İTÜ'den Korkutan Deprem Raporu: İstanbul'da Tehlike Çanları mı Çalıyor?


07 May 20255 dk okuma4 görüntülenmeSon güncelleme: 22 May 2025

İstanbul Teknik Üniversitesi (İTÜ),23 Nisan'da Marmara Denizi'nde meydana gelen ve en büyüğü 6,2 büyüklüğüne ulaşan depremlerle ilgili çarpıcı bir rapor yayınladı. Raporda, depremin bölgede 1766 yılından beri biriken enerjinin yalnızca yüzde 12'sini boşalttığı belirtilirken, depremde en yüksek ivmenin Küçükçekmece ilçesinde kaydedildiği vurgulandı. Bu durum, İstanbul için ciddi bir deprem riskinin devam ettiğini gösteriyor.

İstanbul Depremi: Enerji Birikimi Devam Ediyor mu?

İTÜ'nün raporuna göre, Marmara Bölgesi'nde 1766 yılından bu yana büyük bir enerji birikimi söz konusu. 23 Nisan'daki depremler bu enerjinin sadece küçük bir kısmını açığa çıkardı. Bu durum, bölgede daha büyük bir deprem potansiyelinin varlığını sürdürdüğünü gösteriyor. Uzmanlar, bu nedenle İstanbul'da yaşayanların deprem hazırlıklarını aksatmamaları ve bilinçli olmaları gerektiğinin altını çiziyor.
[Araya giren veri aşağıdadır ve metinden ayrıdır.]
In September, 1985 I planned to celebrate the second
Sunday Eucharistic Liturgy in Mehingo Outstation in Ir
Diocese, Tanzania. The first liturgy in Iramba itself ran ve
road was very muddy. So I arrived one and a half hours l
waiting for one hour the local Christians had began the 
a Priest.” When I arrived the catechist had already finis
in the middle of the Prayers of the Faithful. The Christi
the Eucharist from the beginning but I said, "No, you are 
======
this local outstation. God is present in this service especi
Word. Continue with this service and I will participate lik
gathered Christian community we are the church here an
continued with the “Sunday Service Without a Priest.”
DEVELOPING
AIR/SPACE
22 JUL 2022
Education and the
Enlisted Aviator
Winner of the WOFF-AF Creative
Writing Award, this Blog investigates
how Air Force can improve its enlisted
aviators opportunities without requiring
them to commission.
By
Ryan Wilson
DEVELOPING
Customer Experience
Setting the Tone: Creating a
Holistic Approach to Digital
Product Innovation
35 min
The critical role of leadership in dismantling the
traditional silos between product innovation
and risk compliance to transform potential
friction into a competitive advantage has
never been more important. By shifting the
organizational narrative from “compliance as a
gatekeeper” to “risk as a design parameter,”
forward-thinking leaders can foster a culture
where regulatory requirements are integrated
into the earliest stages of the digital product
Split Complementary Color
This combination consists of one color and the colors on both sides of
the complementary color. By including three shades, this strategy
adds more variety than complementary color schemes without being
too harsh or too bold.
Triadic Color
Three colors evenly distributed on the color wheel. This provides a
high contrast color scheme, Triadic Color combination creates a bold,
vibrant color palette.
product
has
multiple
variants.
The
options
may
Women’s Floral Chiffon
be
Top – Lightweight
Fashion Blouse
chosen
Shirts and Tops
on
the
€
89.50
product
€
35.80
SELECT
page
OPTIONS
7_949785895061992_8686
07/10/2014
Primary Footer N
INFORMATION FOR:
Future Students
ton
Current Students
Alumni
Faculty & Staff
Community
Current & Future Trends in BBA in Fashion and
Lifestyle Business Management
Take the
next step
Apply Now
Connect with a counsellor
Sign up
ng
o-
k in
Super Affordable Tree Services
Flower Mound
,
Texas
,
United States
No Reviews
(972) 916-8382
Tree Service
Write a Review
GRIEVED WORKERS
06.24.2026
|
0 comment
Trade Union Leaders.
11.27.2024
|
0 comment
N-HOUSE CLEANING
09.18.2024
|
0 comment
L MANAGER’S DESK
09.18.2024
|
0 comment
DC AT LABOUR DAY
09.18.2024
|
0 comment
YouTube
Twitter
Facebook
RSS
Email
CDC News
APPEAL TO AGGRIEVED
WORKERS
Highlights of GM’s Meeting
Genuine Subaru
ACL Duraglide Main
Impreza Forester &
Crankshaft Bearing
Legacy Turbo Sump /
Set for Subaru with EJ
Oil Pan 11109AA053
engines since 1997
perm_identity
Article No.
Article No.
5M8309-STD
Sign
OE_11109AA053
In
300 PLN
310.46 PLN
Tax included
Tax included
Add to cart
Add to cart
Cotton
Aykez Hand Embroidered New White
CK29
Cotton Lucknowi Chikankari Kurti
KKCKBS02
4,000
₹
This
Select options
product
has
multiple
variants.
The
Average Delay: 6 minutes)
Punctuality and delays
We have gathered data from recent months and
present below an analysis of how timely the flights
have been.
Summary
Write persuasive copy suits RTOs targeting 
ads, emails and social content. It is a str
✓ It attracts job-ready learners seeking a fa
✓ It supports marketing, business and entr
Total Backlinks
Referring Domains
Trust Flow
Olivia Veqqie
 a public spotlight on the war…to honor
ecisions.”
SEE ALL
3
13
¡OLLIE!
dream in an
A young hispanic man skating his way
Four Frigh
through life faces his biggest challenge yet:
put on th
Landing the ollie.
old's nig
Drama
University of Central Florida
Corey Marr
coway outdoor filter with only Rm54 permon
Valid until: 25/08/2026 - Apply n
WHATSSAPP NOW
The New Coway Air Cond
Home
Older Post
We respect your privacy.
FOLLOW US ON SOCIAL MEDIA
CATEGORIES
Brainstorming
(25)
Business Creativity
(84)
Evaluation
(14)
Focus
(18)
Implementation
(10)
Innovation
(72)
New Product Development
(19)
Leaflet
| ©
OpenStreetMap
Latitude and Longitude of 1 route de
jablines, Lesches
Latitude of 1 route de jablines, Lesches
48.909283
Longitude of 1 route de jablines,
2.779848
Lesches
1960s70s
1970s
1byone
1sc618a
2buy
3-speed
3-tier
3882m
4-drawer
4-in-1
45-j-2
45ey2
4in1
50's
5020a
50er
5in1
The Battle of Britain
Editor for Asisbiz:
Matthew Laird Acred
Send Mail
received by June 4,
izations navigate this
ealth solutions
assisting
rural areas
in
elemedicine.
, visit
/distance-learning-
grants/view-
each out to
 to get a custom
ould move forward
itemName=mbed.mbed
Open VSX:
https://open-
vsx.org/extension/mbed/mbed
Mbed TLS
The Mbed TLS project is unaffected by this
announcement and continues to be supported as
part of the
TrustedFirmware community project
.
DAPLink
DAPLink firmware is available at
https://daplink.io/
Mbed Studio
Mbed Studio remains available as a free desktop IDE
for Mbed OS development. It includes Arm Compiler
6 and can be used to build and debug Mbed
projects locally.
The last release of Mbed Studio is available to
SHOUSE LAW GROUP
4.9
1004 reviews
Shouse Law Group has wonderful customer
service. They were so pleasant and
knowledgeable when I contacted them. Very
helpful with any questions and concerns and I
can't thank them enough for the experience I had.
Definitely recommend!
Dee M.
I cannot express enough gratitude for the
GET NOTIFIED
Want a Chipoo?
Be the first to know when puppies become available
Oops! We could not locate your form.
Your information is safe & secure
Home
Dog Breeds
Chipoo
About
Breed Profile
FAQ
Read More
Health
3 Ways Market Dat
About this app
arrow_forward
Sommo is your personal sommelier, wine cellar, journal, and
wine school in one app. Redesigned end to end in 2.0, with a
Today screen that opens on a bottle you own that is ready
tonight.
Küçükçekmece Neden Daha Fazla Etkilendi?

Raporda dikkat çeken bir diğer nokta ise depremde en yüksek ivmenin Küçükçekmece'de ölçülmüş olması. Bu durumun nedenleri arasında Küçükçekmece'nin zemin yapısı ve fay hattına yakınlığı gibi faktörler bulunuyor. Bu durum ilçedeki yapıların depreme karşı daha dayanıksız olabileceği anlamına geliyor. Dolayısıyla, Küçükçekmece'de yaşayanların binalarının depreme dayanıklılığını kontrol ettirmeleri ve gerekli önlemleri almaları büyük önem taşıyor.

İstanbul İçin Ne Yapmalı?

İTÜ'nün raporu, İstanbul'da yaşayan herkesin deprem konusunda daha bilinçli ve hazırlıklı olması gerektiğini bir kez daha hatırlatıyor. Yapılması gerekenler arasında:

  • Binaların depreme dayanıklılığının kontrol edilmesi
  • Deprem çantası hazırlanması
  • Aile afet planı oluşturulması
  • Deprem anında doğru davranış şekillerinin öğrenilmesi

İstanbul'un deprem gerçeğiyle yüzleşmesi ve gerekli önlemleri alması hayati önem taşıyor. Unutulmamalıdır ki, deprem değil, dayanıksız binalar öldürür.